The onshore yuan dropped the most in more than two months after the authorities set a weaker-than-expected daily fixing, fueling speculation they would tolerate further losses.”

For the past two months, Beijing has tightly pegged the renminbi to the dollar. 

Currency pegs are generally not indicative of underlying strength and stability, and this tight peg succumbed Friday. 

Busted currency pegs are known to unleash uncertainty and instability. 

With ongoing massive Credit growth and a banking system increasingly at risk from a deflating apartment Bubble, China’s currency is vulnerable. 

It would not be surprising to see yen and renminbi fragility feeding off each other, with resulting dollar strength triggering contagious EM currency weakness.

March 20 – Reuters (Roushni Nair): 

“The Bank of Japan is expected to hike the interest rate in either July or October, though an October hike is considered more likely, as it would give the BOJ around half a year to evaluate the impact, Nikkei newspaper reported… 

Additional hikes are of course on the table,’ a BOJ source told Nikkei. 

An October hike would give the BOJ more time to evaluate how ending negative rates affects prices and the economy, the newspaper reported.”

I don’t expect the currency market to grant the BOJ a six-month grace period to figure things out.

To not let this CBB get further out of hand, I’m including a few news excerpts worthy of contemplation (with the briefest of comments).

March 19 – Reuters (Yoruk Bahceli, Nell Mackenzie, Harry Robertson and Dhara Ranasinghe): 

“Hedge funds are piling into the euro zone's $10 trillion government bond market, scenting opportunities as funding needs surge and the European Central Bank retreats.

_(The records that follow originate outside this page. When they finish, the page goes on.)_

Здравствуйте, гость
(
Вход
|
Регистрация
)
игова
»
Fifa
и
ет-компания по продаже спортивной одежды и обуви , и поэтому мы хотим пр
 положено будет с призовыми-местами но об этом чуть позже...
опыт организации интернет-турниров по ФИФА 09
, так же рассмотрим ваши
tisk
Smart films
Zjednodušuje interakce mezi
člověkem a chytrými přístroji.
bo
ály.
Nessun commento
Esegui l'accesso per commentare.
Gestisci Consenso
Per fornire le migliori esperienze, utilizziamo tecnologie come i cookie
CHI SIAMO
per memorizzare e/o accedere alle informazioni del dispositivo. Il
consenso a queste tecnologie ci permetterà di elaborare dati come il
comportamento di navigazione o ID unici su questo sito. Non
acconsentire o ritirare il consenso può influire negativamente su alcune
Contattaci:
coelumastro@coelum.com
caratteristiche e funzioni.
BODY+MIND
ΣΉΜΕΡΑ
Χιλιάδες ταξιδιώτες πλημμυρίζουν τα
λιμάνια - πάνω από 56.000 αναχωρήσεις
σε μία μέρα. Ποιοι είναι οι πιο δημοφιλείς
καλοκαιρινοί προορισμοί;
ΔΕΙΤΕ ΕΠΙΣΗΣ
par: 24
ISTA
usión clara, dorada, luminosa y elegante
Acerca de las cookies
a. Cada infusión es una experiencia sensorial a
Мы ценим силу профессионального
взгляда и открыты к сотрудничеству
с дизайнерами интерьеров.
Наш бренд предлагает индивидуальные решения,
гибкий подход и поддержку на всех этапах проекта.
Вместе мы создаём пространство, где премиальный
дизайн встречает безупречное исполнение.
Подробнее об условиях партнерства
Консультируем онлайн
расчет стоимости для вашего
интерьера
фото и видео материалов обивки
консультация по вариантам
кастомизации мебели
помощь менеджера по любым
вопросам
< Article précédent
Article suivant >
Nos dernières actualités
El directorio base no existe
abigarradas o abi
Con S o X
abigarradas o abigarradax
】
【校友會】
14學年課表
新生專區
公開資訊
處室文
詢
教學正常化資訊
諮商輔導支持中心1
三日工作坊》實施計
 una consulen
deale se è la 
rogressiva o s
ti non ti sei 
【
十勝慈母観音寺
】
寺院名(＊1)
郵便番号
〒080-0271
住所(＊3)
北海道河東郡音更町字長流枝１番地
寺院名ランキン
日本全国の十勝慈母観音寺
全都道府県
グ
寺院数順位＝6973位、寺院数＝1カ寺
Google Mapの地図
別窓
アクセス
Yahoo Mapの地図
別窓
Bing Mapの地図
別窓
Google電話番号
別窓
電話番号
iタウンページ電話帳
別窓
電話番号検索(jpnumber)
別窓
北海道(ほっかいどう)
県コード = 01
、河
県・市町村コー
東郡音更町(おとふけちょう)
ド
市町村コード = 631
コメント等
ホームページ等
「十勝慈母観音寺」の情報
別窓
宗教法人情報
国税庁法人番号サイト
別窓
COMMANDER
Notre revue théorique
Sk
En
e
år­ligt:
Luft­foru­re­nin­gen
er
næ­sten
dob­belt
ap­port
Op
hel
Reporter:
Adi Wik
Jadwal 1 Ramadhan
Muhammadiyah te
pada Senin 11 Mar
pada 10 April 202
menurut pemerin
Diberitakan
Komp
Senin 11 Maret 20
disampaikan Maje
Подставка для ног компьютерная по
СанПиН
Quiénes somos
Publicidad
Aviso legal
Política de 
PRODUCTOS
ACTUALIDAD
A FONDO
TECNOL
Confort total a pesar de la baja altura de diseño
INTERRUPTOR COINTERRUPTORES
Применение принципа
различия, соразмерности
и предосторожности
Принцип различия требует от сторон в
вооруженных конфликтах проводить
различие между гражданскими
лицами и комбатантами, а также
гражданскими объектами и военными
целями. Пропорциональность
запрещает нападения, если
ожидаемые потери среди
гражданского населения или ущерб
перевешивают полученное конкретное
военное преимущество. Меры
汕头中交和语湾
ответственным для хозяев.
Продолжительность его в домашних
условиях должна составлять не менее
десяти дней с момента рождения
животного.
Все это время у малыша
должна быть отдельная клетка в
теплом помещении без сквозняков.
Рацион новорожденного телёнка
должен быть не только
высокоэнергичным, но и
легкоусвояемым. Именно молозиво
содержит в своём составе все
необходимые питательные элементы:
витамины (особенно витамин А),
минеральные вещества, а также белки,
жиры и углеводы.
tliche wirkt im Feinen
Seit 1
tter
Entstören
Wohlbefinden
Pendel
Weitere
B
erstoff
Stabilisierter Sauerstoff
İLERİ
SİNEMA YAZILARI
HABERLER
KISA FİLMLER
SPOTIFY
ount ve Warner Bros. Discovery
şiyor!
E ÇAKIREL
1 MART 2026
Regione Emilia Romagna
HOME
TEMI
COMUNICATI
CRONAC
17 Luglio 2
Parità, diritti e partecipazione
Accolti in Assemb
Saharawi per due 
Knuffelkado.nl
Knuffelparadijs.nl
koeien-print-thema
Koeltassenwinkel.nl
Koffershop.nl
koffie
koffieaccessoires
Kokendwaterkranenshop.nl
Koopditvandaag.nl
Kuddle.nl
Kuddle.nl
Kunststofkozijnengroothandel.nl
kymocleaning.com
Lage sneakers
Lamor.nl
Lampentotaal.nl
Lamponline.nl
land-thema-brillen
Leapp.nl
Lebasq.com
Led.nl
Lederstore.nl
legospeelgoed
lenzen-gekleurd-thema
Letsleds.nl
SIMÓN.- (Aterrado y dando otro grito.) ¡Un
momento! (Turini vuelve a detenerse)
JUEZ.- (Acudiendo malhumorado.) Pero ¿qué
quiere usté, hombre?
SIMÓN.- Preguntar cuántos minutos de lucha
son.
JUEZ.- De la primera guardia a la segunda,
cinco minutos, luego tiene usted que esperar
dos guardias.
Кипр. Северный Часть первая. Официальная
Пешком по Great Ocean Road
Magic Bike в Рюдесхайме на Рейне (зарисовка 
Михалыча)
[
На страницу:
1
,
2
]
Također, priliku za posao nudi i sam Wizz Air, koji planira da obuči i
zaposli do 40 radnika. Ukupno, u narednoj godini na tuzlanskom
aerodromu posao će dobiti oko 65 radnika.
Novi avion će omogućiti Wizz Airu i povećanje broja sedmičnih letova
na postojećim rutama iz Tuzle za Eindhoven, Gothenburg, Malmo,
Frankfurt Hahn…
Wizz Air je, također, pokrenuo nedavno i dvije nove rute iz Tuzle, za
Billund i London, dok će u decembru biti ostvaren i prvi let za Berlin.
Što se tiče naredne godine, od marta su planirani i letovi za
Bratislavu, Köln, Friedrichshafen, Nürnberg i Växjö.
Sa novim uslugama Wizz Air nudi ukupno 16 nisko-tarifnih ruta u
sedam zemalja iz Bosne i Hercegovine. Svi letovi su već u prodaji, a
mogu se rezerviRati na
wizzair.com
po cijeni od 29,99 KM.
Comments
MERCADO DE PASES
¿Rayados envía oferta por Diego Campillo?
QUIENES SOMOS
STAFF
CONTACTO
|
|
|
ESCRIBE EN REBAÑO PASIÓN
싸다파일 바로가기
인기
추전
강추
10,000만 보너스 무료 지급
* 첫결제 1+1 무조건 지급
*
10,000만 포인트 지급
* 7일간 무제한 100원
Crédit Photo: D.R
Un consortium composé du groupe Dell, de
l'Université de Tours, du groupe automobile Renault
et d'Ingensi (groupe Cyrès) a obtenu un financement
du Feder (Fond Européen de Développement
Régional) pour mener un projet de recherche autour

The funds are buying a large share of government debt sales, providing a source of much-needed capital, traders and officials say. 

Yet the lightly-regulated investors often load their bets with bank debt, tying their fortunes to lenders… 

Interviews with more than a dozen sources, including senior traders and treasury officials… show that hedge funds have become increasingly entrenched in the bloc's debt market. 

Hedge funds accounted for a record 55% of European government bond trading volume on Tradeweb last year, up from 36% in 2020, displacing other financial firms to become the dominant players for the first time… 

Three traders estimated that hedge funds have been buying between 20% to more than 50% of auctions in some instances. 

Another trader, who requested anonymity, said hedge funds buy around 35% at auctions on average, up from roughly 20% five years ago.”

Historic leveraged speculation is a global phenomenon, raising the odds of an inevitable global de-risking/deleveraging episode.

March 16 – Financial Times (Kate Duguid): 

“When hedge fund billionaire Ken Griffin told an industry conference this week that the US bond market was due some discipline, he was voicing the concerns of many investors about the impact of the government’s huge spending and debt issuance plans. 

US government spending ‘is out of control’, he told the Futures Industry Association’s gathering... 

‘And unfortunately, when the sovereign market starts to put the hammer down in terms of discipline, that can be pretty brutal.’ 

But while there may be good reasons for so-called bond vigilantes — hedge funds and other traders that punish free-spending nations by betting against their debt or simply refusing to buy it — to turn their attention to the Treasury market, analysts say they have so far failed to materialise.”

Drug dealer decrying the lack of enforcement of drug laws.

March 20 – Reuters (Stephen Nellis): 

“Intel is planning a $100-billion spending spree across four U.S. states to build and expand factories after securing $19.5 billion in federal grants and loans - and hopes to secure another $25 billion in tax breaks. 

The centerpiece of Intel's five-year spending plan is turning empty fields near Columbus, Ohio, into what CEO Pat Gelsinger described… as ‘the largest AI chip manufacturing site in the world’, starting as soon as 2027… 

The funds provided by Biden’s plan for a broader chipmaking renaissance will go a long way to help Intel mend its wounded business model.”

Ultra-loose conditions coupled with historic AI/semiconductor/home shoring booms, along with major renewable energy and power grid investment and strong housing construction – and one has the ingredients for economic overheating.